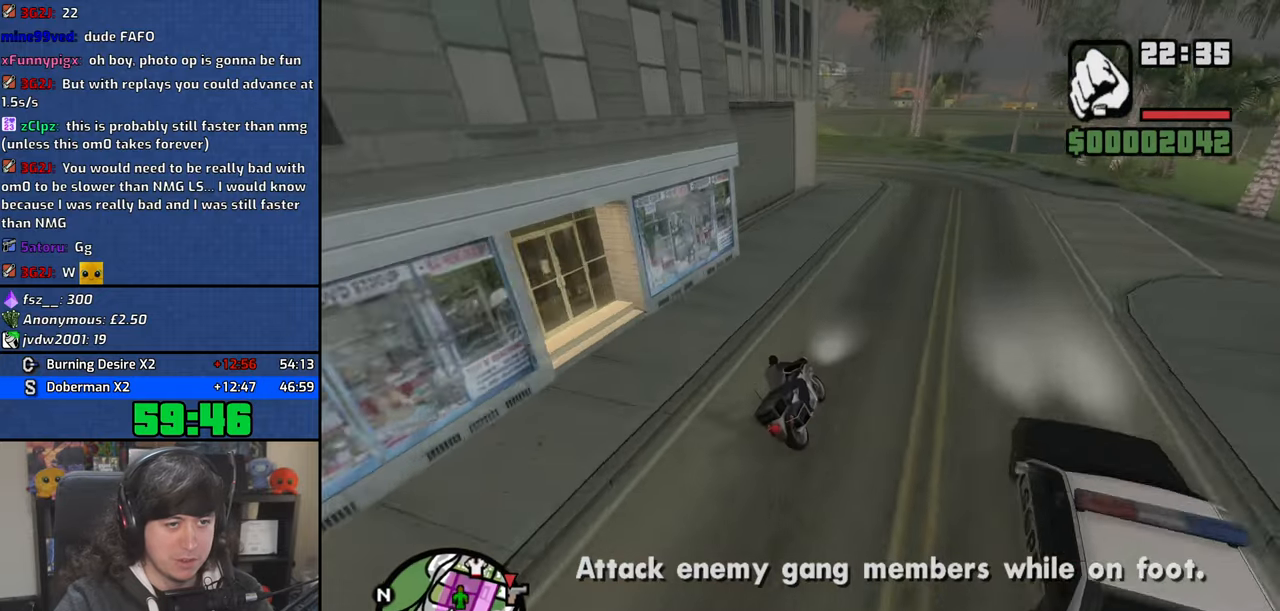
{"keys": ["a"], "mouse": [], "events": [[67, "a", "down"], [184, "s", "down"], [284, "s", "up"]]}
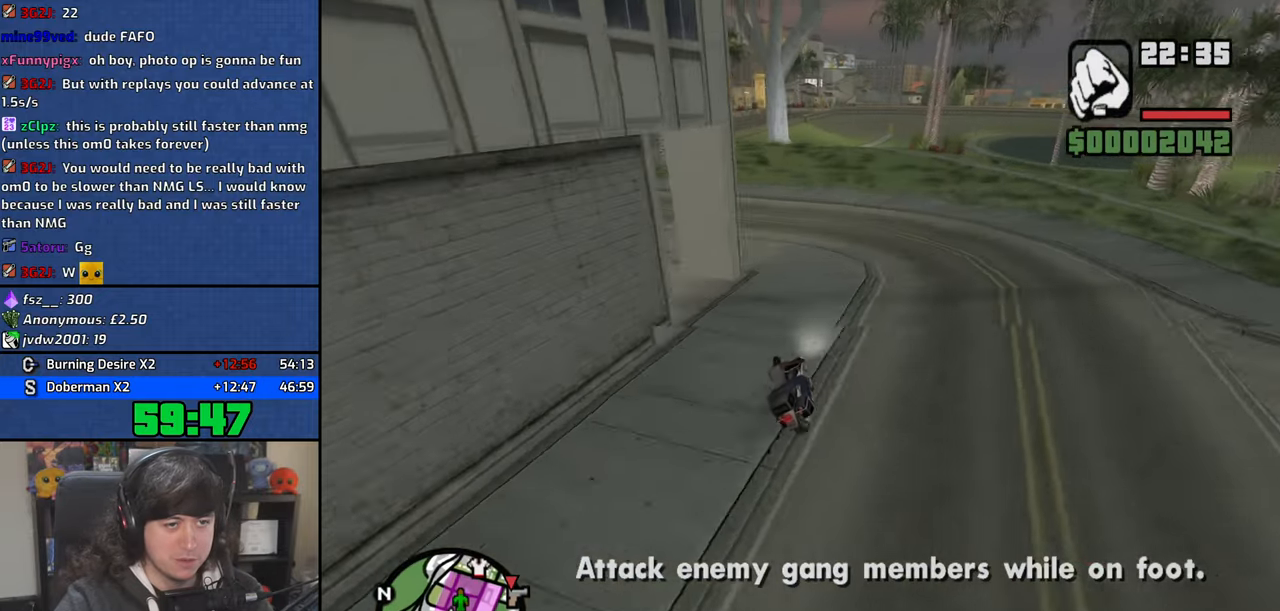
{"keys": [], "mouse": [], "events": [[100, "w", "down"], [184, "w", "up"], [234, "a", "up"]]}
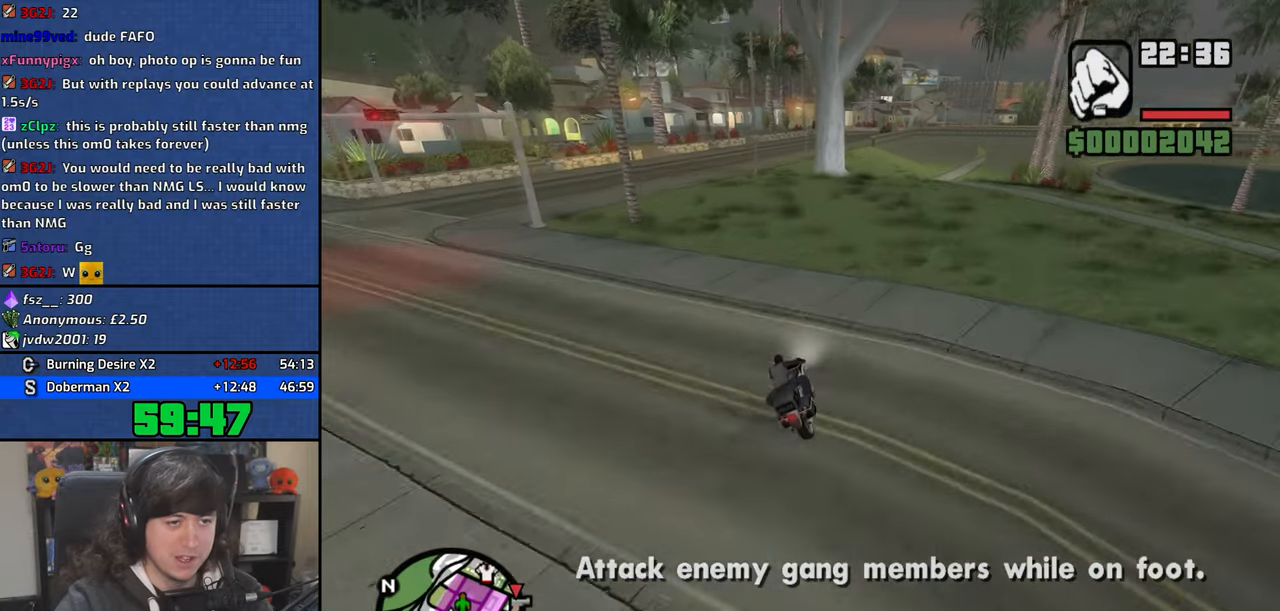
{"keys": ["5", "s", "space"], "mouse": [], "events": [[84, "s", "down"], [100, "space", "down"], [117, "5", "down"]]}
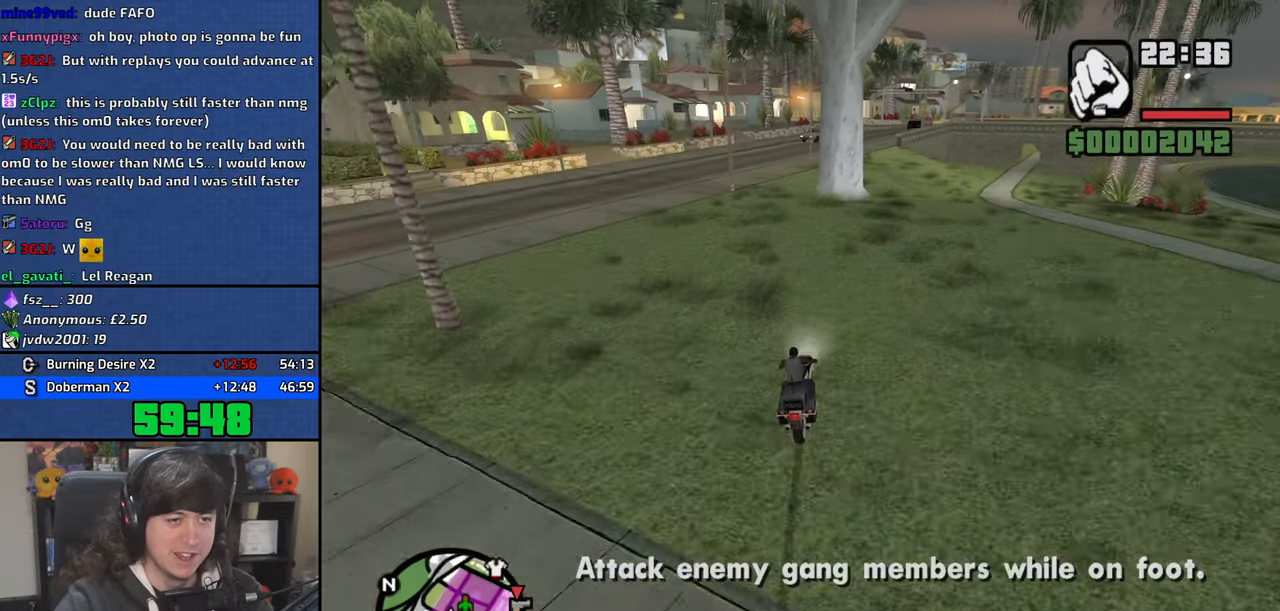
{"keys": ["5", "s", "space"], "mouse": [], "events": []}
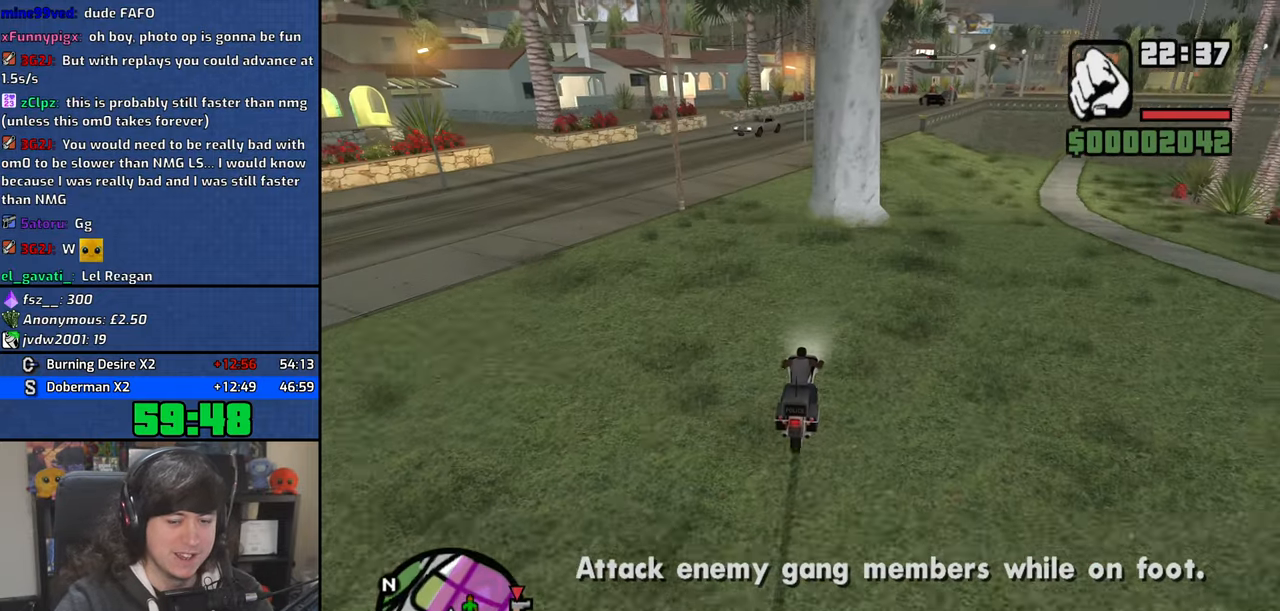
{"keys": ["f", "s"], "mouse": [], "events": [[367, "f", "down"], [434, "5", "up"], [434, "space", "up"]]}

■ ■ ■ ■ ■ ■ ■

## Work to be completed
Please write out every entry exactly, but skip the pictures.

## Solved problem
{"keys": ["a"], "mouse": [], "events": [[67, "a", "down"], [184, "s", "down"], [284, "s", "up"]]}
{"keys": [], "mouse": [], "events": [[100, "w", "down"], [184, "w", "up"], [234, "a", "up"]]}
{"keys": ["5", "s", "space"], "mouse": [], "events": [[84, "s", "down"], [100, "space", "down"], [117, "5", "down"]]}
{"keys": ["5", "s", "space"], "mouse": [], "events": []}
{"keys": ["f", "s"], "mouse": [], "events": [[367, "f", "down"], [434, "5", "up"], [434, "space", "up"]]}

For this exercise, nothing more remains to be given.